# Write down the ode satisfied by a characteristic curve

## Homework Statement

i)write down the general form of a semi lenear first order pde in the unknown u(x,y)
ii)write down the ode satisfied by a characteristic curve in the x-y plane for your pde
ii)give a careful derivation of the ode satisfied by u(x,y) along such a charcteristic curve.

## The Attempt at a Solution

i)$a(x,y) \frac{\partial u}{\partial x} + b(x,y) \frac{\partial u}{\partial y} = g(x,y,u)$

ii) the characteristic traces are given by $\frac{dx}{dt}$ = a(x,y) and $\frac{dy}{dt}$ = b(x,y) and $\frac{du}{dt}$ = g(x,y,u) so is one of these what i'm looking for?

iii) since $\frac{dx}{dt}$ = a(x,y) along our characteristic we get t in term of x, provided a(x,y) $\neq$ 0. We can also express y in terms of x.
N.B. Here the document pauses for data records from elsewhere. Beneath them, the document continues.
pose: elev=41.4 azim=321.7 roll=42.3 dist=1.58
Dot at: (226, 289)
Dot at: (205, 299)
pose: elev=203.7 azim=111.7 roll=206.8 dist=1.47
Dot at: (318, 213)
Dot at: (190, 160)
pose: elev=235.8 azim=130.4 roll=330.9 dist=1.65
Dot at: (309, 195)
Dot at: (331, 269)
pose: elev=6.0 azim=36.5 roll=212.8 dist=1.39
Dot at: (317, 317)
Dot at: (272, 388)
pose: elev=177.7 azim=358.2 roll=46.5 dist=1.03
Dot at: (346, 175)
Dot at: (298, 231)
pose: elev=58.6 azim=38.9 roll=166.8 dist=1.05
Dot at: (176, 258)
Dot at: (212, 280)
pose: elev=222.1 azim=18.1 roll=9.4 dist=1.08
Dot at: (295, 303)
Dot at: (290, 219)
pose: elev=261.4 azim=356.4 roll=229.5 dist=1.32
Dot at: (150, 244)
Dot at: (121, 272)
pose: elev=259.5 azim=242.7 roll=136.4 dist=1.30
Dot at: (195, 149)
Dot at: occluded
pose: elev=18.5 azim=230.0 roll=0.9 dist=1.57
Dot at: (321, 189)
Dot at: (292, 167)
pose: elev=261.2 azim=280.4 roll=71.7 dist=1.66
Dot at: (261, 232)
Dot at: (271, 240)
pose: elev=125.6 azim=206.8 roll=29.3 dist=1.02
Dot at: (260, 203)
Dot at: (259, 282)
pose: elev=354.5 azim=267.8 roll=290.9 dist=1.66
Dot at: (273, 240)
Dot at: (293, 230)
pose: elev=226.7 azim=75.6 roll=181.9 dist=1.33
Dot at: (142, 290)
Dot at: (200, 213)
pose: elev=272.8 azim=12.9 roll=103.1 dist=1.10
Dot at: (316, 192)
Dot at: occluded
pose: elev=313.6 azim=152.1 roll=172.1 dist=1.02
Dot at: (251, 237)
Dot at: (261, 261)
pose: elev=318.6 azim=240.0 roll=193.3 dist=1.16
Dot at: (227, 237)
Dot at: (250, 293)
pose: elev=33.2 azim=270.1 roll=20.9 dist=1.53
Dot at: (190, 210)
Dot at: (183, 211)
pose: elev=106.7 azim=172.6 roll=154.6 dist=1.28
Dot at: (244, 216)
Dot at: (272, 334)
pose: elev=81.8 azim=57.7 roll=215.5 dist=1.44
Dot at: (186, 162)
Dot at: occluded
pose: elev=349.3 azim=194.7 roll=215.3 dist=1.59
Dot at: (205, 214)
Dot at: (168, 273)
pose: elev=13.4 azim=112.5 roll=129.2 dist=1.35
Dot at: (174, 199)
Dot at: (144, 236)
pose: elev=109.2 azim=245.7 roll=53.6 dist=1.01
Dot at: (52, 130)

the chainrule gives$\frac{dy}{dt} = \frac{dy}{dx}\frac{dx}{dt}$ and so $\frac{dy}{dx} = \frac{\frac{dy}{dt}}{\frac{dx}{dt}} = \frac{b(x,y)}{a(x,y)}$ along the projected trace

=> the projected trace satisfies the ODE $\frac{dy}{dx} = \frac{b(x,y)}{a(x,y)}$

## Answers and Replies

Related Calculus and Beyond Homework Help News on Phys.org

Anyone know where i can find information on region of influence of initial conditions?
I cant get my head around it...

## Homework Statement

i)write down the general form of a semi lenear first order pde in the unknown u(x,y)
ii)write down the ode satisfied by a characteristic curve in the x-y plane for your pde
ii)give a careful derivation of the ode satisfied by u(x,y) along such a charcteristic curve.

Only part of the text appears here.